I checked the resistance of the timing switch, and it read 29.8 ohms cold between 2-1 (same reading when 2 was grounded). I also took cold start injector off the manifold, plugged up the hole with the old one while the new one sat on a paper towel (still connected to the fuel rail) while I cranked the car, it produced a nice mist of gas, so it's working properly.
I found another problem, I decided to check the spark plug gap while I was under the hood. When I tried to pull them out, the socket and two plug were coated in oil. Some how the #1 and #3 tubes are getting oil inside them and I know I didn't spill any down them when I poured the oil into the crankcase. And the plug tips themselves were black and indicative of either a really rich fuel mix or they are burning oil that is getting past the plug threads. How are the plug tubes attached to the heads, are the press fitted in, screwed in, or welded in? and do they contact an oil gallery?
Last edited by Highway_Star; 10-30-2011 at 01:40 PM.
I found a service bulletin from Toyota about 3S-FE hard starting/long cranking time.
The cold start timing switch was revised/modified for higher operating temp. Previous = 35C (95F) and new = 45C (113F). Not sure when Toyota revised it, but the service bulletin is dated 10-27-89.
It appiles to 87, 88, 89 Camry and Celica w/3S-FE.
Camry/Celica w/3S-FE. Production date, 8608-8808. Prev P/N = 89462-30011. New P/N = 89462-20050
Camry/Celica w/3S-FE (Japan produced). Production date, 8808-8908 (TMC). Prev P/N = 89462-20030. New P/N = 89462-20060
Camry w/3S-FE (U.S. produced). Production date, 8807-8908 (TMM). Prev P/N = 89462-20030. New P/N = 89462-20060
The starter relay is working fine, so the info inthe stickie wouldn't help, but thanks any way.
Found something that maybe, possibly, could be the cause of the no-start:
My mortal enemy, CORROSION! So we meet again.
Went to the dealership for a new one, but they don't have a replacement positive cable listed in their computers, the guy at the parts counter said it's considered part of the wiring harness (I did have to cut off the electrical tape and the plastic sheathing from the harness to get the cable out). Autozone, Napa, and Weaver don't have a replacement cable either.

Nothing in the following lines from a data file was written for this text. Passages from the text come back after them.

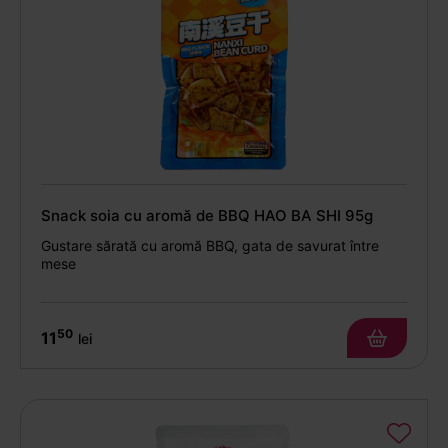
Snack soia cu aromă de BBQ HAO BA SHI 95g
Gustare sărată cu aromă BBQ, gata de savurat între
mese
50
11
lei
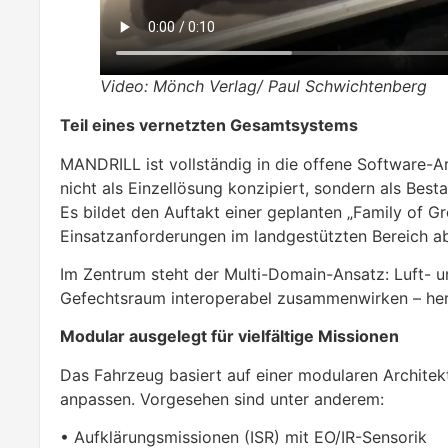
Video: Mönch Verlag/ Paul Schwichtenberg
Teil eines vernetzten Gesamtsystems
MANDRILL ist vollständig in die offene Software-A
nicht als Einzellösung konzipiert, sondern als Bes
Es bildet den Auftakt einer geplanten „Family of Gr
Einsatzanforderungen im landgestützten Bereich ab
Im Zentrum steht der Multi-Domain-Ansatz: Luft- 
Gefechtsraum interoperabel zusammenwirken – hers
Modular ausgelegt für vielfältige Missionen
Das Fahrzeug basiert auf einer modularen Architektu
anpassen. Vorgesehen sind unter anderem:
• Aufklärungsmissionen (ISR) mit EO/IR-Sensorik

I went to the junkyard and bought the terminal end off a wreck, undid the crimp and used new cable and a rented heavy-duty crimping tool to make a new one. I put new sheathing over the wiring harness and used a lot of electrical tape to keep it looking original, but I left out the battery cable and just zip tied it to the outside of the harness so I could remove it easily in case I need to replace it again.
It starts fine now, but it always seems fine after I do something, I'll just have to wait and see if the problem comes back.